:: INFORMATION PROVIDED

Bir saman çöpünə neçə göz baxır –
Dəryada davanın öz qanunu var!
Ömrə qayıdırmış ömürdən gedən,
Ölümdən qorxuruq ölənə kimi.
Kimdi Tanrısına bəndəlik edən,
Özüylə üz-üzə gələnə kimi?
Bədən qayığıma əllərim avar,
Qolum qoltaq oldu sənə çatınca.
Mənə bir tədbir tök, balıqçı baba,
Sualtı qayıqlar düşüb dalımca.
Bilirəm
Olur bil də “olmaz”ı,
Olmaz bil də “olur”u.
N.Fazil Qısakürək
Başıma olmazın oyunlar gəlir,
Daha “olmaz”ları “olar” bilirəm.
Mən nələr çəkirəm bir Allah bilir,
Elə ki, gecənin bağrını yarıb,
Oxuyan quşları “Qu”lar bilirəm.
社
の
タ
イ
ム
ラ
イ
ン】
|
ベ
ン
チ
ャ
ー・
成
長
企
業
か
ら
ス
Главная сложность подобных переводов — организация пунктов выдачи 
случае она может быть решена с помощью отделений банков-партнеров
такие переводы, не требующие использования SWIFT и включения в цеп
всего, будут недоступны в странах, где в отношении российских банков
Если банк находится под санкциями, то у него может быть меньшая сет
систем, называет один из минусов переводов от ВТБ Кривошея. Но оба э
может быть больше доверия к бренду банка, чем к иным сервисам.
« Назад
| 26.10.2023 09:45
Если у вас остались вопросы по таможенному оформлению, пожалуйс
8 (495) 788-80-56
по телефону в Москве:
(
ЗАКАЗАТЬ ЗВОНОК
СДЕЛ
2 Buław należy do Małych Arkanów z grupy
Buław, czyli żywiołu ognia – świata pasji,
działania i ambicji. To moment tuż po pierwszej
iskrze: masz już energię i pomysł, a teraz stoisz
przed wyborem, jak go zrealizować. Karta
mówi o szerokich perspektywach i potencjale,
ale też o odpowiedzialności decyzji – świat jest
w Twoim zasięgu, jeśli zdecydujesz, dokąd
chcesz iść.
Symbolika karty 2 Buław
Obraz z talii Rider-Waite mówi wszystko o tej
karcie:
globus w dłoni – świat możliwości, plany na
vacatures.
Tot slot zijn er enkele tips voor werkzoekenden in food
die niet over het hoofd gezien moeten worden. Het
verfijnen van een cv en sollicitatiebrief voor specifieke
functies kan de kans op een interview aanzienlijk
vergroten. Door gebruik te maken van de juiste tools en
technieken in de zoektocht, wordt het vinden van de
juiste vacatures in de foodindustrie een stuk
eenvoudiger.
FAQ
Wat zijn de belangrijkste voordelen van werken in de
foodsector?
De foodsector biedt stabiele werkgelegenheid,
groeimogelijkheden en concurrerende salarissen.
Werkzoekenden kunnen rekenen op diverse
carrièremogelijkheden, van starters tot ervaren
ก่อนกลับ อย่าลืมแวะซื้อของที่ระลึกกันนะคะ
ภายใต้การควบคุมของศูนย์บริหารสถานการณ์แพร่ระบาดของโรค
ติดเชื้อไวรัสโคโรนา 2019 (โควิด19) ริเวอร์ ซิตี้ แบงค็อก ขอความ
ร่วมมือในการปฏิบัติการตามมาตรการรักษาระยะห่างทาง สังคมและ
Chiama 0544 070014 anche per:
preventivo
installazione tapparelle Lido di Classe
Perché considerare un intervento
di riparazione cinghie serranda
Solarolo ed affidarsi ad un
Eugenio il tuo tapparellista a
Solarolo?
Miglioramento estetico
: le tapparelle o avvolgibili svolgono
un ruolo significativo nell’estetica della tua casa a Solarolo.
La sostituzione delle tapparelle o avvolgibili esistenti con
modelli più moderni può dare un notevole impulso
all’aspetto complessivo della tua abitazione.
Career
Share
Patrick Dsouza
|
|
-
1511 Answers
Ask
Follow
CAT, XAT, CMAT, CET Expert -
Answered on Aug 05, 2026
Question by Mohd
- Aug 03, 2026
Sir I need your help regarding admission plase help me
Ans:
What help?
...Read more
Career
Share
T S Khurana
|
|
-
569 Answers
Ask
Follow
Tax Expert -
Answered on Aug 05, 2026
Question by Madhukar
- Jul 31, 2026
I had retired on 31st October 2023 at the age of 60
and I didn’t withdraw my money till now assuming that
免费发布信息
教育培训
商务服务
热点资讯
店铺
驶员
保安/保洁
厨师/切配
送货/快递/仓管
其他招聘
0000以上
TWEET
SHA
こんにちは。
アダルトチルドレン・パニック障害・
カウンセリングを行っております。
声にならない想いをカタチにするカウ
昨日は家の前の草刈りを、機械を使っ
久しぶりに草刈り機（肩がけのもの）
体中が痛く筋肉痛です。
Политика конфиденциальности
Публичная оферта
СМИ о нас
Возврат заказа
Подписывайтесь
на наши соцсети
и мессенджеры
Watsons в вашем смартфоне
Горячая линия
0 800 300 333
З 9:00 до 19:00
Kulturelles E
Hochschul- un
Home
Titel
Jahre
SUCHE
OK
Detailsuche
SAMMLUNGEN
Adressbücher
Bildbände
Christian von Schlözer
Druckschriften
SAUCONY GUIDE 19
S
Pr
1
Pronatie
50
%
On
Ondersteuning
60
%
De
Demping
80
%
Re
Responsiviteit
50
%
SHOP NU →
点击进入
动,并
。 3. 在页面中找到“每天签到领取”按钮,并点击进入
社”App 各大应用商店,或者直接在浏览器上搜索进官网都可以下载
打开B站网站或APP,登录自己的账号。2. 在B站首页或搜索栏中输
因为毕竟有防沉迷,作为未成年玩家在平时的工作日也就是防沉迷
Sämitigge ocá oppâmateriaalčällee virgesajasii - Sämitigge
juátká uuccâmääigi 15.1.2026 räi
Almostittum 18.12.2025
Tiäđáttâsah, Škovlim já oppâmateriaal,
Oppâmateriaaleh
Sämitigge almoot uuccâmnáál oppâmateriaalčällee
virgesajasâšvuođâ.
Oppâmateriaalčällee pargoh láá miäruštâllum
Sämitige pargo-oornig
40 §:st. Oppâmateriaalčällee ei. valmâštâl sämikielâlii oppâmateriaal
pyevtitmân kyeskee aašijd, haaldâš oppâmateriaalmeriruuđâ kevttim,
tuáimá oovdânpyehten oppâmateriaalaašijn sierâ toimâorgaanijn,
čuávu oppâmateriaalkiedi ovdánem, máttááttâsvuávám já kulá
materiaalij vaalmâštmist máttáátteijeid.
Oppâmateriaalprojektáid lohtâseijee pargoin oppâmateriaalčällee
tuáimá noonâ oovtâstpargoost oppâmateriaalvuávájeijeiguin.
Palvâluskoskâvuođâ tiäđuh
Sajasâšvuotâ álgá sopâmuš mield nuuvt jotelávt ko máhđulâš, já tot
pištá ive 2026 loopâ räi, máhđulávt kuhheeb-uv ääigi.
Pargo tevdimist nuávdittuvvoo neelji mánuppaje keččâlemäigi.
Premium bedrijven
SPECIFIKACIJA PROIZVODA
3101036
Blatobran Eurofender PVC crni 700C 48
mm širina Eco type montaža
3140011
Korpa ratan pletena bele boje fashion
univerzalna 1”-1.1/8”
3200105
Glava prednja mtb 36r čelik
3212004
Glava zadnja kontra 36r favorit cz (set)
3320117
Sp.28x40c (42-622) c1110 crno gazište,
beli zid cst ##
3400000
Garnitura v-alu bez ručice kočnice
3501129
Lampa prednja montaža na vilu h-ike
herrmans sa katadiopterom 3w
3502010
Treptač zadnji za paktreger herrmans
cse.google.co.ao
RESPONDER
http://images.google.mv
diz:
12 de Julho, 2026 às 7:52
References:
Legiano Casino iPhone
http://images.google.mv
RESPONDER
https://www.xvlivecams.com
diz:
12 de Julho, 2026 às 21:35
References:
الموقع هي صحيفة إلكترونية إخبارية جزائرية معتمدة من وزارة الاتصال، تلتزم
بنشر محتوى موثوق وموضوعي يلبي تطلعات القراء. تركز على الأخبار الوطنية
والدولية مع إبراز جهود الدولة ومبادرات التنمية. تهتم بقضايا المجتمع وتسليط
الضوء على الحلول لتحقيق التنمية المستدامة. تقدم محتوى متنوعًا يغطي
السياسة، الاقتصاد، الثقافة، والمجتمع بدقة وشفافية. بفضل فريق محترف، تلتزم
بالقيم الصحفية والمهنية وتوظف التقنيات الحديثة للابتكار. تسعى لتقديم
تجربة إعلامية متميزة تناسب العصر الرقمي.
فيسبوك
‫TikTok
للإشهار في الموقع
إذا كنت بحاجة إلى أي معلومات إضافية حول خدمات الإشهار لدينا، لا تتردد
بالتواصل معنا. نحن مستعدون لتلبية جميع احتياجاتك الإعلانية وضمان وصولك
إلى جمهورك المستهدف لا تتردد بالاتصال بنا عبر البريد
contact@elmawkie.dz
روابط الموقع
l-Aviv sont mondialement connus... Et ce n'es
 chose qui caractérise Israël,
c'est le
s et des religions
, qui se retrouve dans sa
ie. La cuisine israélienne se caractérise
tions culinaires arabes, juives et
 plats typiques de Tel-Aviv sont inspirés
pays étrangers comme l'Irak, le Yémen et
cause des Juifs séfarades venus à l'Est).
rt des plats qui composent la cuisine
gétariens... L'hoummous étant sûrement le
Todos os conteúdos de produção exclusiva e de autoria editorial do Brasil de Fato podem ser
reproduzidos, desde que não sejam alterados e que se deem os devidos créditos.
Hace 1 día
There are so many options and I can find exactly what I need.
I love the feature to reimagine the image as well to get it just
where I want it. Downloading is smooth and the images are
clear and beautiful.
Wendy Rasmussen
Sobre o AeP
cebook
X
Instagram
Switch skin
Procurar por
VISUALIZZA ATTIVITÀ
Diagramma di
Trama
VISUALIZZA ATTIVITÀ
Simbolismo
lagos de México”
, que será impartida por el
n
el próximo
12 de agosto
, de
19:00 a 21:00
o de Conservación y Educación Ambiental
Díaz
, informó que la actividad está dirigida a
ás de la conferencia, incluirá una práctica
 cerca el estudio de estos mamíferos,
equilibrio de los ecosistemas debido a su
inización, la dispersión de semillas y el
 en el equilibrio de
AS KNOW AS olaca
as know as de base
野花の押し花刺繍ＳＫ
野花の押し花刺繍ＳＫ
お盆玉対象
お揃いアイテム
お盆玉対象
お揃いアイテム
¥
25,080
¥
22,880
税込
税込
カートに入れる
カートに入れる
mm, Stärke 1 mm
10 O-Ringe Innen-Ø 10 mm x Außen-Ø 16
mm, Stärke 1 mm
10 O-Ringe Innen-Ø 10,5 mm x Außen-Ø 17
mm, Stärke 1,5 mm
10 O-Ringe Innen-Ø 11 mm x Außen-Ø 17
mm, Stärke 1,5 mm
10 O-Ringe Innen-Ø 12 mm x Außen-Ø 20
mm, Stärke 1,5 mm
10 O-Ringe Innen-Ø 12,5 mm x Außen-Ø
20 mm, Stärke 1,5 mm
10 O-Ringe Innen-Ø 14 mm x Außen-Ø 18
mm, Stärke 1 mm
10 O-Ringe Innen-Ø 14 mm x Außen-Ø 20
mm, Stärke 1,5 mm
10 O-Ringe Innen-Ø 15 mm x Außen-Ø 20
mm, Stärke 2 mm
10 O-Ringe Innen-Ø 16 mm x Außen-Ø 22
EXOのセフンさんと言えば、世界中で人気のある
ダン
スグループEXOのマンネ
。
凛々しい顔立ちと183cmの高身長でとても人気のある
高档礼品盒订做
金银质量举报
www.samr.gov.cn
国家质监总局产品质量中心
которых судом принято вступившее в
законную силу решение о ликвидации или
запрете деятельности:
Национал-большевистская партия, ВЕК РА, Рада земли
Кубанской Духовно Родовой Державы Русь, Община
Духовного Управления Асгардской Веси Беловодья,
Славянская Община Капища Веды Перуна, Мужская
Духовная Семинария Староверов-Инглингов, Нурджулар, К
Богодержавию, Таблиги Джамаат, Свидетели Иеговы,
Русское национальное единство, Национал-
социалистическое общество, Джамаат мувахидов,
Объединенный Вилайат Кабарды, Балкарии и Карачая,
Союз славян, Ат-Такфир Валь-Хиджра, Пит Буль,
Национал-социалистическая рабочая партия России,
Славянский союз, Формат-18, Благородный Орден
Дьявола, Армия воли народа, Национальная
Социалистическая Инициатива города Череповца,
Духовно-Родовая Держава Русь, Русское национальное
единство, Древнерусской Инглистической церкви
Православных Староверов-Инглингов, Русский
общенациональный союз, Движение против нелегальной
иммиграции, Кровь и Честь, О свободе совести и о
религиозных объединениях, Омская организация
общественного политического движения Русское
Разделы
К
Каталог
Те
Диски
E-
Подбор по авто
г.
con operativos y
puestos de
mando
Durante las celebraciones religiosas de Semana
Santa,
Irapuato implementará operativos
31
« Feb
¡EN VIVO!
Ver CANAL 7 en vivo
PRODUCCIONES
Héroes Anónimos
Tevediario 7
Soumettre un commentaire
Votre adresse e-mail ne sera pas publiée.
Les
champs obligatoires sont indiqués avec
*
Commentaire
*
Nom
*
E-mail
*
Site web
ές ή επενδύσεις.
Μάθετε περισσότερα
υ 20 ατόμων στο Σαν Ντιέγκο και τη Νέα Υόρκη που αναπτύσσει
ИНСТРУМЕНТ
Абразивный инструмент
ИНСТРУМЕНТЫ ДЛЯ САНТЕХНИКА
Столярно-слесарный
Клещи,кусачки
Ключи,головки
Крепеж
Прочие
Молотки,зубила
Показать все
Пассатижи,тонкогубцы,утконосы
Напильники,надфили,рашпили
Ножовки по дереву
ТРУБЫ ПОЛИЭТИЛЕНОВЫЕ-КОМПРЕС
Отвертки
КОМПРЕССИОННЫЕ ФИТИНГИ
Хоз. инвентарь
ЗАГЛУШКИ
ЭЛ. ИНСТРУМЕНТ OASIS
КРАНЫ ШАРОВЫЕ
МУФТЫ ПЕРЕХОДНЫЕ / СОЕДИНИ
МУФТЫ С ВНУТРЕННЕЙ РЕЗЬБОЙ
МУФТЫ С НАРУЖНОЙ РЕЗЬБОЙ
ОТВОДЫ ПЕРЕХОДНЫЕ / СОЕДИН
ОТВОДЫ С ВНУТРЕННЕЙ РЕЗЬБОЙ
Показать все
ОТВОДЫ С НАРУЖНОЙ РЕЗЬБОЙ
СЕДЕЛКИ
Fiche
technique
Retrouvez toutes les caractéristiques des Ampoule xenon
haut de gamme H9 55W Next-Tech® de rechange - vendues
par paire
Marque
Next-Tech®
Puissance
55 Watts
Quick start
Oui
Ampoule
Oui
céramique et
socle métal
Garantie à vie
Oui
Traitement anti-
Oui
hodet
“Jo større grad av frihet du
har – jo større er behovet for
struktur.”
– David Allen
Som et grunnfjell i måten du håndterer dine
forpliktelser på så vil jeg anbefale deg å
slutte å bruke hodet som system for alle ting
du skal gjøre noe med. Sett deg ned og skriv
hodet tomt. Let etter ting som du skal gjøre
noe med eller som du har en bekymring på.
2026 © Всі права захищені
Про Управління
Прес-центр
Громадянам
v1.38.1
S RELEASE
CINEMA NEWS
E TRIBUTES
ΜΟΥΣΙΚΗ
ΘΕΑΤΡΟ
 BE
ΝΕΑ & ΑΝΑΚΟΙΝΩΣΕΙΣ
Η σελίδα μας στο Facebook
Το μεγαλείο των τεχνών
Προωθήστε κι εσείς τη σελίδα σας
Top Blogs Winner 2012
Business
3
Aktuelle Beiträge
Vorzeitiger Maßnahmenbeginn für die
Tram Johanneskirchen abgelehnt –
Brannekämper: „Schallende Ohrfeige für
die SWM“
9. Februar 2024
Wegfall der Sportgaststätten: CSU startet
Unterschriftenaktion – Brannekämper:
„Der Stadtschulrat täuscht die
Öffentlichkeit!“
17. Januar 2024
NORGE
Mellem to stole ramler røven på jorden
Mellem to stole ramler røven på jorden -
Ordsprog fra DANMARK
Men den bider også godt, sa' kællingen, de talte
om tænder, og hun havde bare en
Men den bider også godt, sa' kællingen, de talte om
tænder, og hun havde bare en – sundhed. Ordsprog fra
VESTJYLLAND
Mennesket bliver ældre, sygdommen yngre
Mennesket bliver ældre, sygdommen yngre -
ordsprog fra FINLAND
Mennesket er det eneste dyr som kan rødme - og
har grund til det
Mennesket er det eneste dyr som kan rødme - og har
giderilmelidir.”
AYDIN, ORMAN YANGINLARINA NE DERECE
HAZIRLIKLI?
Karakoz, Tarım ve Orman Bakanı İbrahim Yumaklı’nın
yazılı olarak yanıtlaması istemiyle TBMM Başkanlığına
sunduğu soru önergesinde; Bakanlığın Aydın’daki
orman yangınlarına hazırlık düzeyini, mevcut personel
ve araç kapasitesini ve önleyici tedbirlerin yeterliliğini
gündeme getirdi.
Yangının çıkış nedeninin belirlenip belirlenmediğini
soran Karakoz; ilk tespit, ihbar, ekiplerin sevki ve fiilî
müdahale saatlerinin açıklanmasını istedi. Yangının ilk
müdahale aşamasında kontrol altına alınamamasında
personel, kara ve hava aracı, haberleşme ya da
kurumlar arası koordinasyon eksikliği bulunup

::::

* _EXERCISE GOAL_: Can you repeat the records word for word, from their start up to and including the line with "groeimogelijkheden en concurrerende"?

* _SOLUTION BELOW_:
Bir saman çöpünə neçə göz baxır –
Dəryada davanın öz qanunu var!
Ömrə qayıdırmış ömürdən gedən,
Ölümdən qorxuruq ölənə kimi.
Kimdi Tanrısına bəndəlik edən,
Özüylə üz-üzə gələnə kimi?
Bədən qayığıma əllərim avar,
Qolum qoltaq oldu sənə çatınca.
Mənə bir tədbir tök, balıqçı baba,
Sualtı qayıqlar düşüb dalımca.
Bilirəm
Olur bil də “olmaz”ı,
Olmaz bil də “olur”u.
N.Fazil Qısakürək
Başıma olmazın oyunlar gəlir,
Daha “olmaz”ları “olar” bilirəm.
Mən nələr çəkirəm bir Allah bilir,
Elə ki, gecənin bağrını yarıb,
Oxuyan quşları “Qu”lar bilirəm.
社
の
タ
イ
ム
ラ
イ
ン】
|
ベ
ン
チ
ャ
ー・
成
長
企
業
か
ら
ス
Главная сложность подобных переводов — организация пунктов выдачи 
случае она может быть решена с помощью отделений банков-партнеров
такие переводы, не требующие использования SWIFT и включения в цеп
всего, будут недоступны в странах, где в отношении российских банков
Если банк находится под санкциями, то у него может быть меньшая сет
систем, называет один из минусов переводов от ВТБ Кривошея. Но оба э
может быть больше доверия к бренду банка, чем к иным сервисам.
« Назад
| 26.10.2023 09:45
Если у вас остались вопросы по таможенному оформлению, пожалуйс
8 (495) 788-80-56
по телефону в Москве:
(
ЗАКАЗАТЬ ЗВОНОК
СДЕЛ
2 Buław należy do Małych Arkanów z grupy
Buław, czyli żywiołu ognia – świata pasji,
działania i ambicji. To moment tuż po pierwszej
iskrze: masz już energię i pomysł, a teraz stoisz
przed wyborem, jak go zrealizować. Karta
mówi o szerokich perspektywach i potencjale,
ale też o odpowiedzialności decyzji – świat jest
w Twoim zasięgu, jeśli zdecydujesz, dokąd
chcesz iść.
Symbolika karty 2 Buław
Obraz z talii Rider-Waite mówi wszystko o tej
karcie:
globus w dłoni – świat możliwości, plany na
vacatures.
Tot slot zijn er enkele tips voor werkzoekenden in food
die niet over het hoofd gezien moeten worden. Het
verfijnen van een cv en sollicitatiebrief voor specifieke
functies kan de kans op een interview aanzienlijk
vergroten. Door gebruik te maken van de juiste tools en
technieken in de zoektocht, wordt het vinden van de
juiste vacatures in de foodindustrie een stuk
eenvoudiger.
FAQ
Wat zijn de belangrijkste voordelen van werken in de
foodsector?
De foodsector biedt stabiele werkgelegenheid,
groeimogelijkheden en concurrerende salarissen.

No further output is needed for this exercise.